June 14th, 2013
We’re excited to announce the launch of the Mozilla Science Lab, a new initiative that will help researchers around the world use the open web to shape science’s future.
Scientists created the web — but the open web still hasn’t transformed scientific practice to the same extent we’ve seen in other areas like media, education and business. For all of the incredible discoveries of the last century, science is still largely rooted in the “analog” age. Credit systems in science are still largely based around “papers,” for example, and as a result researchers are often discouraged from sharing, learning, reusing, and adopting the type of open and collaborative learning that the web makes possible.
The Science Lab will foster dialog between the open web community and researchers to tackle this challenge. Together they’ll share ideas, tools, and best practices for using next-generation web solutions to solve real problems in science, and explore ways to make research more agile and collaborative.
Led by Kaitlin Thaney
The project will be led by Kaitlin Thaney, a long-time open science advocate. Kaitlin helped found and manage the science program at Creative Commons, and previously worked at Digital Science, a tech company focused on research tools and incubation for science startups. She also advises policymakers on digital infrastructure, data-intensive science and education to make scientific research more collaborative, open and reproducible.

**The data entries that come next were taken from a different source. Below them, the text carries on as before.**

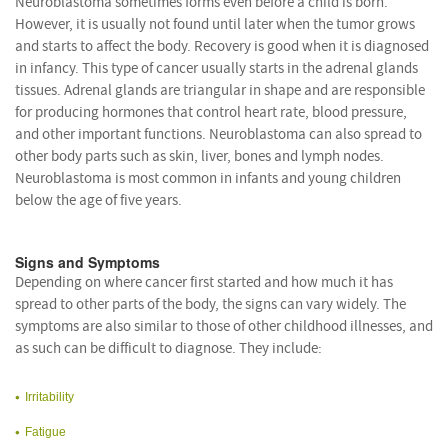
Neuroblastoma sometimes forms even before a child is born.
However, it is usually not found until later when the tumor grows
and starts to affect the body. Recovery is good when it is diagnosed
in infancy. This type of cancer usually starts in the adrenal glands
tissues. Adrenal glands are triangular in shape and are responsible
for producing hormones that control heart rate, blood pressure,
and other important functions. Neuroblastoma can also spread to
other body parts such as skin, liver, bones and lymph nodes.
Neuroblastoma is most common in infants and young children
below the age of five years.
Signs and Symptoms
Depending on where cancer first started and how much it has
spread to other parts of the body, the signs can vary widely. The
symptoms are also similar to those of other childhood illnesses, and
as such can be difficult to diagnose. They include:
Irritability
Fatigue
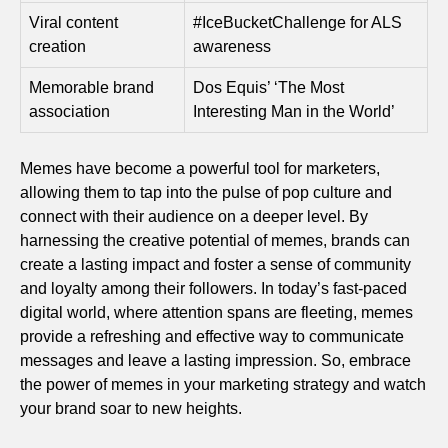
Viral content
#IceBucketChallenge for ALS
creation
awareness
Memorable brand
Dos Equis’ ‘The Most
association
Interesting Man in the World’
Memes have become a powerful tool for marketers,
allowing them to tap into the pulse of pop culture and
connect with their audience on a deeper level. By
harnessing the creative potential of memes, brands can
create a lasting impact and foster a sense of community
and loyalty among their followers. In today’s fast-paced
digital world, where attention spans are fleeting, memes
provide a refreshing and effective way to communicate
messages and leave a lasting impression. So, embrace
the power of memes in your marketing strategy and watch
your brand soar to new heights.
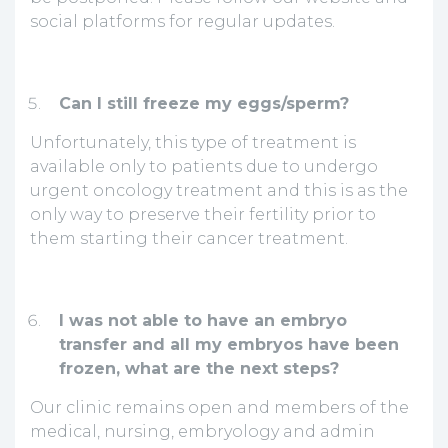
social platforms for regular updates.
Can I still freeze my eggs/sperm?
Unfortunately, this type of treatment is
available only to patients due to undergo
urgent oncology treatment and this is as the
only way to preserve their fertility prior to
them starting their cancer treatment.
I was not able to have an embryo
transfer and all my embryos have been
frozen, what are the next steps?
Our clinic remains open and members of the
medical, nursing, embryology and admin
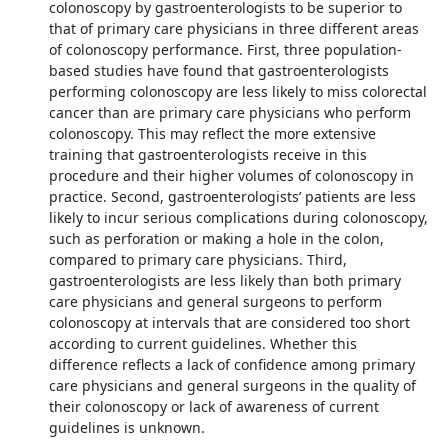
colonoscopy by gastroenterologists to be superior to
that of primary care physicians in three different areas
of colonoscopy performance. First, three population-
based studies have found that gastroenterologists
performing colonoscopy are less likely to miss colorectal
cancer than are primary care physicians who perform
colonoscopy. This may reflect the more extensive
training that gastroenterologists receive in this
procedure and their higher volumes of colonoscopy in
practice. Second, gastroenterologists’ patients are less
likely to incur serious complications during colonoscopy,
such as perforation or making a hole in the colon,
compared to primary care physicians. Third,
gastroenterologists are less likely than both primary
care physicians and general surgeons to perform
colonoscopy at intervals that are considered too short
according to current guidelines. Whether this
difference reflects a lack of confidence among primary
care physicians and general surgeons in the quality of
their colonoscopy or lack of awareness of current
guidelines is unknown.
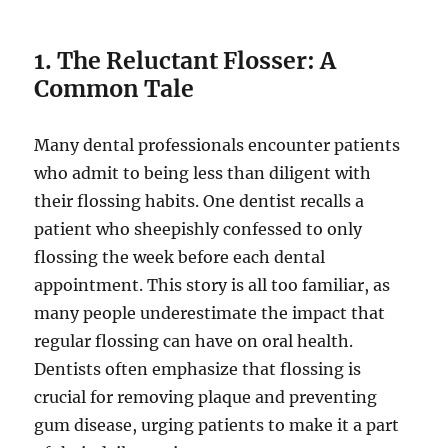
1. The Reluctant Flosser: A
Common Tale
Many dental professionals encounter patients
who admit to being less than diligent with
their flossing habits. One dentist recalls a
patient who sheepishly confessed to only
flossing the week before each dental
appointment. This story is all too familiar, as
many people underestimate the impact that
regular flossing can have on oral health.
Dentists often emphasize that flossing is
crucial for removing plaque and preventing
gum disease, urging patients to make it a part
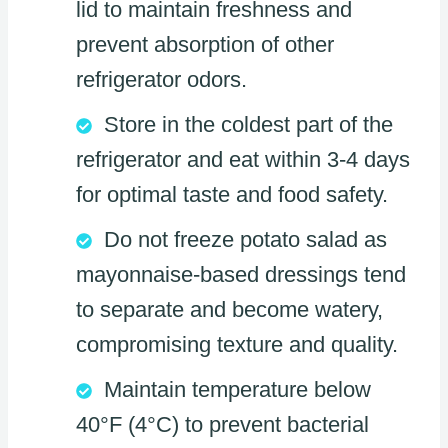
lid to maintain freshness and
prevent absorption of other
refrigerator odors.
Store in the coldest part of the
refrigerator and eat within 3-4 days
for optimal taste and food safety.
Do not freeze potato salad as
mayonnaise-based dressings tend
to separate and become watery,
compromising texture and quality.
Maintain temperature below
40°F (4°C) to prevent bacterial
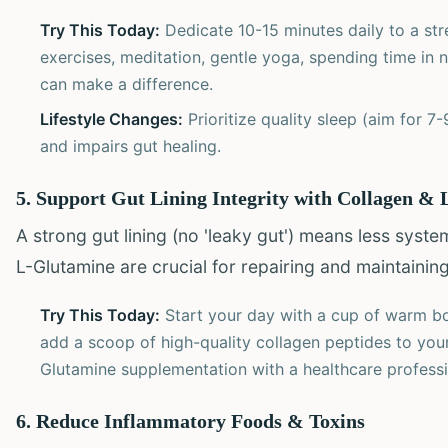
Try This Today:
Dedicate 10-15 minutes daily to a str
exercises, meditation, gentle yoga, spending time in n
can make a difference.
Lifestyle Changes:
Prioritize quality sleep (aim for 7
and impairs gut healing.
5. Support Gut Lining Integrity with Collagen &
A strong gut lining (no 'leaky gut') means less syst
L-Glutamine are crucial for repairing and maintaining 
Try This Today:
Start your day with a cup of warm bon
add a scoop of high-quality collagen peptides to you
Glutamine supplementation with a healthcare professi
6. Reduce Inflammatory Foods & Toxins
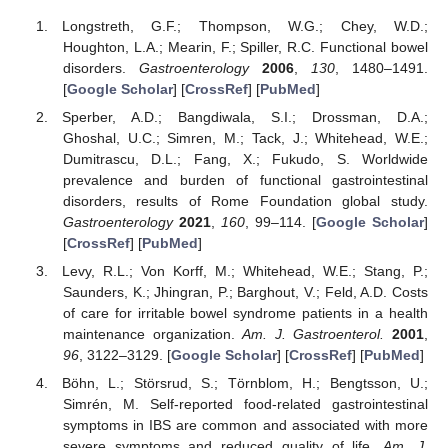
Longstreth, G.F.; Thompson, W.G.; Chey, W.D.;
Houghton, L.A.; Mearin, F.; Spiller, R.C. Functional bowel
disorders.
Gastroenterology
2006
,
130
, 1480–1491.
[
Google Scholar
] [
CrossRef
] [
PubMed
]
Sperber, A.D.; Bangdiwala, S.I.; Drossman, D.A.;
Ghoshal, U.C.; Simren, M.; Tack, J.; Whitehead, W.E.;
Dumitrascu, D.L.; Fang, X.; Fukudo, S. Worldwide
prevalence and burden of functional gastrointestinal
disorders, results of Rome Foundation global study.
Gastroenterology
2021
,
160
, 99–114. [
Google Scholar
]
[
CrossRef
] [
PubMed
]
Levy, R.L.; Von Korff, M.; Whitehead, W.E.; Stang, P.;
Saunders, K.; Jhingran, P.; Barghout, V.; Feld, A.D. Costs
of care for irritable bowel syndrome patients in a health
maintenance organization.
Am. J. Gastroenterol.
2001
,
96
, 3122–3129. [
Google Scholar
] [
CrossRef
] [
PubMed
]
Böhn, L.; Störsrud, S.; Törnblom, H.; Bengtsson, U.;
Simrén, M. Self-reported food-related gastrointestinal
symptoms in IBS are common and associated with more
severe symptoms and reduced quality of life.
Am. J.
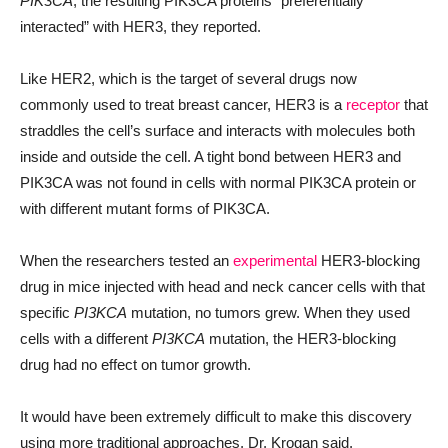
PIK3CA
, the resulting PIK3CA proteins “preferentially
interacted” with HER3, they reported.
Like HER2, which is the target of several drugs now
commonly used to treat breast cancer, HER3 is a
receptor
that
straddles the cell’s surface and interacts with molecules both
inside and outside the cell. A tight bond between HER3 and
PIK3CA was not found in cells with normal PIK3CA protein or
with different mutant forms of PIK3CA.
When the researchers tested an
experimental
HER3-blocking
drug in mice injected with head and neck cancer cells with that
specific
PI3KCA
mutation, no tumors grew. When they used
cells with a different
PI3KCA
mutation, the HER3-blocking
drug had no effect on tumor growth.
It would have been extremely difficult to make this discovery
using more traditional approaches, Dr. Krogan said.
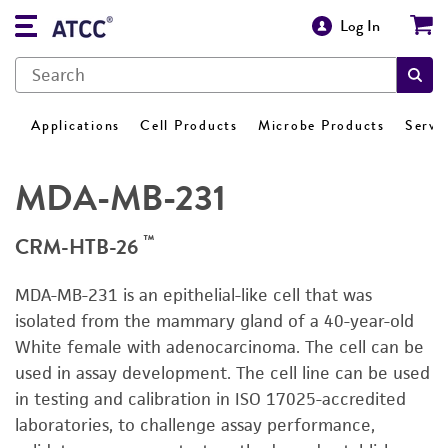
Log In
Applications
Cell Products
Microbe Products
Servi
MDA-MB-231
™
CRM-HTB-26
MDA-MB-231 is an epithelial-like cell that was
isolated from the mammary gland of a 40-year-old
White female with adenocarcinoma. The cell can be
used in assay development. The cell line can be used
in testing and calibration in ISO 17025-accredited
laboratories, to challenge assay performance,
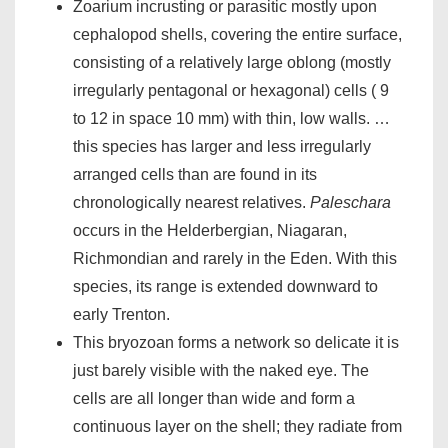
Zoarium incrusting or parasitic mostly upon
cephalopod shells, covering the entire surface,
consisting of a relatively large oblong (mostly
irregularly pentagonal or hexagonal) cells ( 9
to 12 in space 10 mm) with thin, low walls. …
this species has larger and less irregularly
arranged cells than are found in its
chronologically nearest relatives.
Paleschara
occurs in the Helderbergian, Niagaran,
Richmondian and rarely in the Eden. With this
species, its range is extended downward to
early Trenton.
This bryozoan forms a network so delicate it is
just barely visible with the naked eye. The
cells are all longer than wide and form a
continuous layer on the shell; they radiate from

Digital literacy for scientists
Kaitlin is joined by Greg Wilson, the founder of Software Carpentry, a program that teaches basic computing skills to researchers to help them become more productive. Over the past year, Software Carpentry has run over 70 workshops for more than 2200 attendees, and is on track to double those numbers over the next 12 months. As part of the Mozilla Science Lab, Software Carpentry will explore what “digital literacy” means for scientific researchers and how these digital skills can further aid their work.
Convening a global conversation
With support from the Alfred P. Sloan Foundation, Mozilla Science Lab will start by convening a broad conversation about open web approaches and skills training, working with existing tool developers and supporting a global community of researchers.